Post-viewing activities are a nice way to wrap-up the video lesson and a great opportunity to consolidate everything your students have learned in a production or performance activity.
- When focusing on vocabulary:
First you introduced some new words, then, your students saw how they were used in the video. Now is the time for your students to use these new words themselves. Divide them into pairs, and ask them to write a conversation or report using this new vocabulary. If your goal was to teach vocabulary related to weather, and you showed a video of a TV weather report, ask your students to write the weather forecast for next weekend.

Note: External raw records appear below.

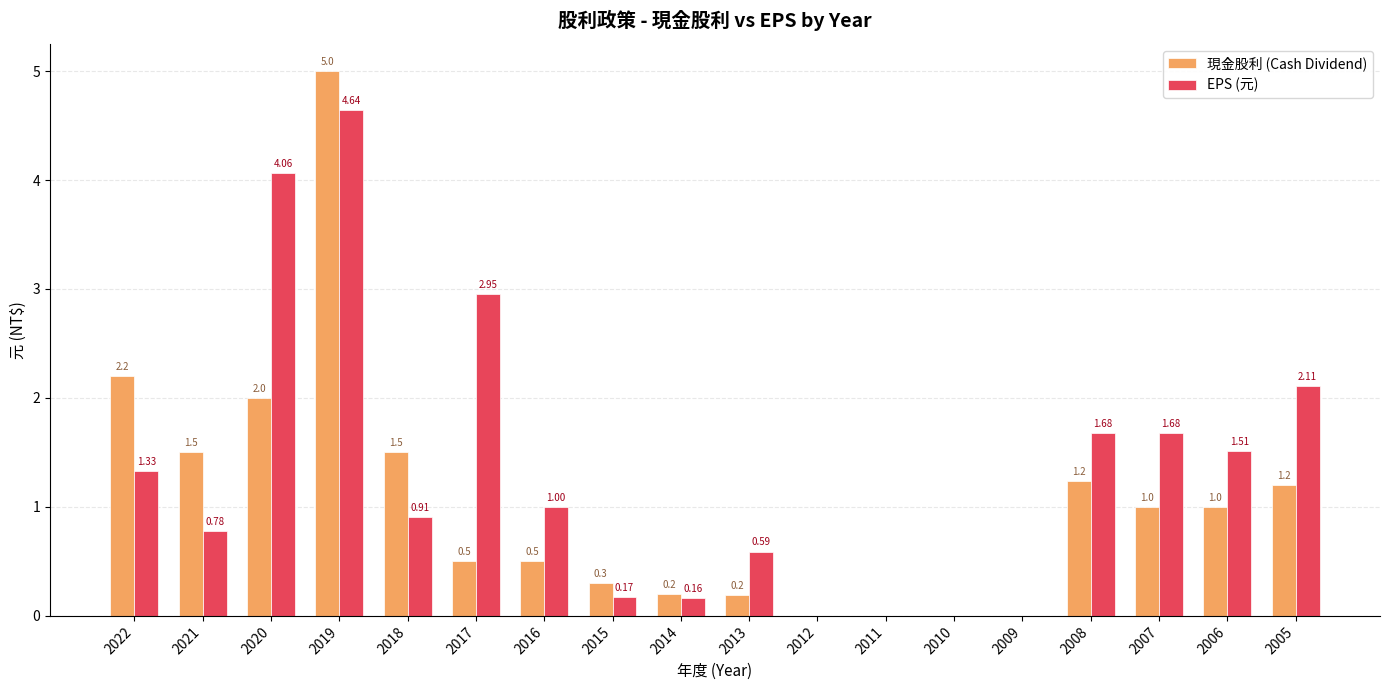

Is the value of 現金股利 (Cash Dividend) at 2022 greater than the value of EPS (元) at 2017?

No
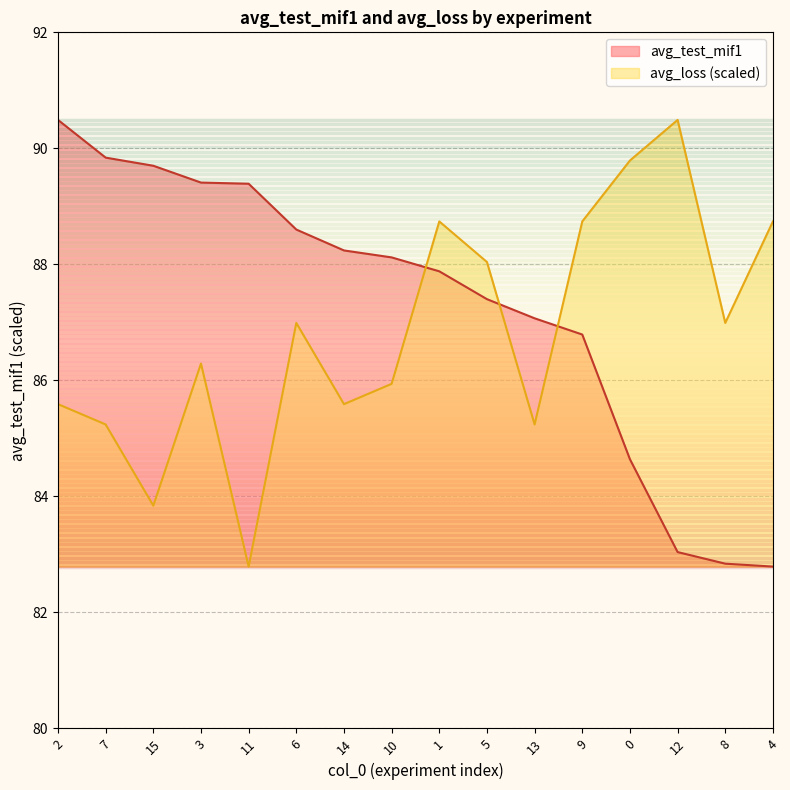

In avg_loss, how many points are lower than both neighbors (excluding endpoints)?

5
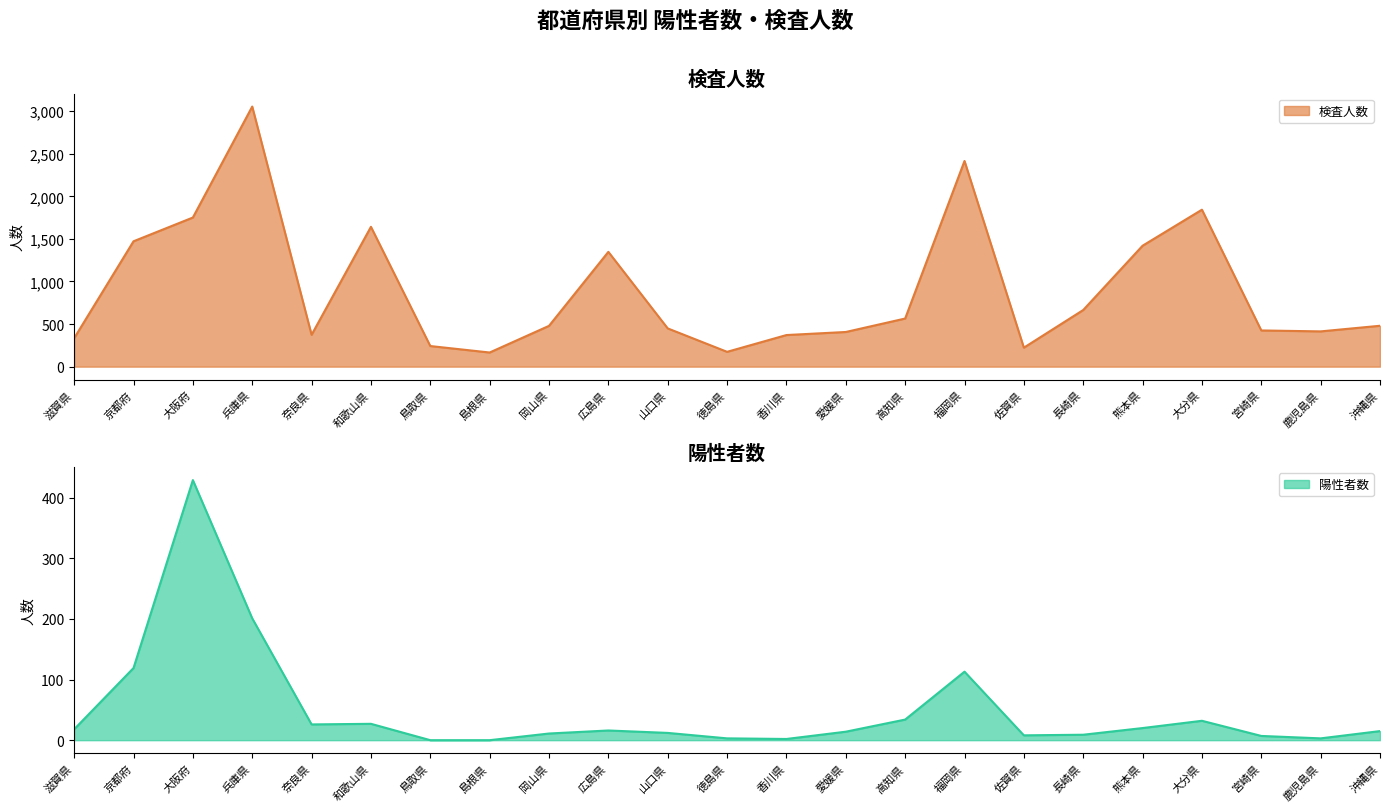

What is the maximum value for 検査人数?

3054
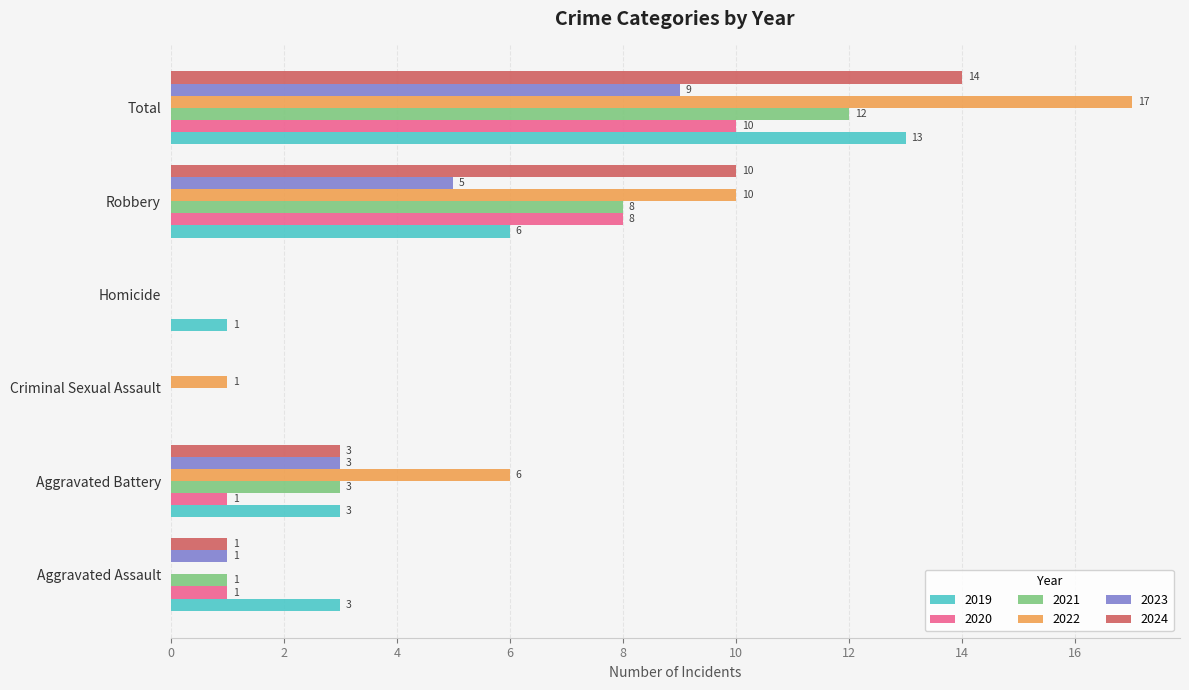

What is the sum of the 2024 values at Total and Aggravated Battery?

17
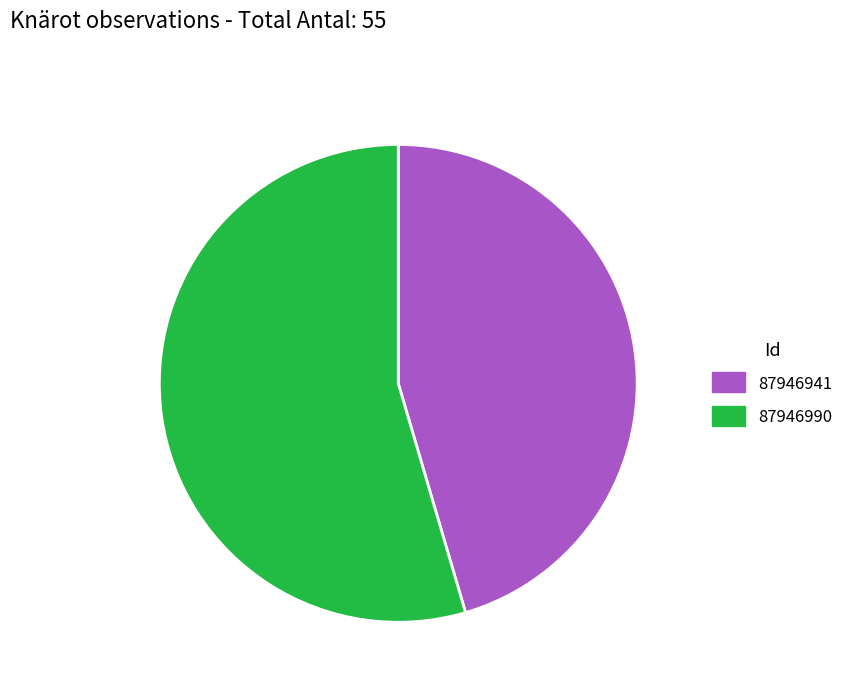

Rank the categories by value from highest to lowest.

87946990, 87946941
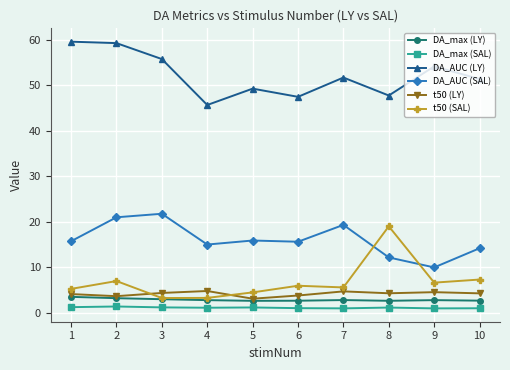

True or false: DA_AUC (SAL) and DA_AUC (LY) intersect in this chart.

False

- When focusing on listening comprehension:
Your goal was to improve your students’ listening skills, so ask them to produce something that shows just how much they understood. This production may be anything from a picture, a PowerPoint presentation that summarizes the video, or a role play.
- When focusing on grammar:
If your goal was to offer some extra grammar practice, ask them your students to produce something that specifically requires them to use this grammar point. Let’s say you showed them an interview in which an actor talks about his life to practice the past simple tense; your students can write a short biographical report on what they learned about his life.
The best part of incorporating video lessons into your ESL classroom is the vast amount of material available, from short news pieces on CNN.com to a full episode of a popular TV series, a movie trailer or a full-length feature film on special occasions. Just remember to include the right pre-viewing, viewing, and post-viewing activities and you’ll hit your target every time!